# [What this exercise asks]
1 - In the forum thread about the jailed server, which OpenJDK version was one jail downgraded to?
2 - Using the forum thread about the jailed server, explain in one to three sentences why the first poster suggests trying the server without a jail.
3 - Carry on the forum thread about the jailed server from the point where it stops.

I've been struggling with the same issue for a week, but in my case the server is in a FreeNAS jail (11.2-RELEASE-p8)
I moved my server from a bare-metal FreeBSD server on which it had been running for months without issue. Running it jailed seems to be the problem. So try without jailing it.
I made a reddit post about the issue, but not getting anything helpful.


----------



## MotorBoater12 (Feb 5, 2019)

Currently we are testing but it appears to be something to do with openjdk-8.192.X.X.  One jail was downgraded last night to openjdk8-8.181.13 and appears to have ran all night without any issues.  More testing this evening and I will post back with results.  I would recommend trying to downgrade openjdk to something before 8.192 and see if the problem persists.


----------



## catpasswd (Feb 6, 2019)

I've tried with Oracle's JRE 10 and OpenJDK8. Different issues, but still would not run. I'm suspecting there's some interaction with the iocage network code that java just doesn't like.


----------



## catpasswd (Feb 6, 2019)

Oh, my solution as of now is an Alpine linux VM running on the same FreeNAS machine. Seems to be pretty stable.


----------



## KernelPanic (Feb 10, 2019)

# [Data section]
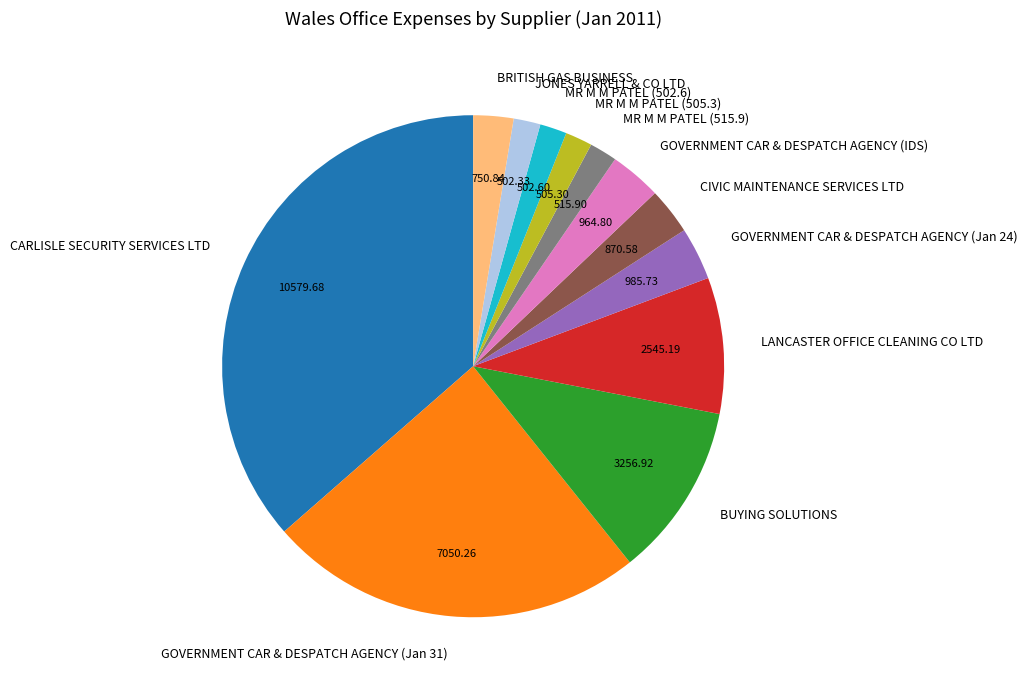

Which category has the biggest portion of the pie?

CARLISLE SECURITY SERVICES LTD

# [Task results]
1 - openjdk8-8.181.13

2 - The poster had run the server for months without issue on a bare-metal FreeBSD machine, and the trouble began after moving it into a FreeNAS jail. Because of this, running it jailed seems to be the cause.

3 -
I've run into the same stability issue with Minecraft 1.13.2 on my FreeBSD server running 11.2-RELEASE-p8.

So I've tried the following: 
pkg keeps a lot of stuff in /var/cache/pkg. I found a couple of old openjdk8 distros in there. I even went to pkg.freebsd.org and downloaded an openjdk8 package release. That got me about three different package versions:
openjdk8-8.144.1.txz
openjdk8-8.162.12_2.txz
openjdk8-8.181.13.txz

I tried each one by doing the following:
pkg delete openjdk
pkg install openjdk8-<version>.txz
cd /usr/ports/games/minecraft-server
make install clean

I had to reinstall minecraft each time because the pkg delete statement would take out both openjdk and its minecraft dependency.

Unfortunately, all of them will lag/watchdog timeout shortly after anyone joins the server. So I guess I don't have the same problem as everyone else.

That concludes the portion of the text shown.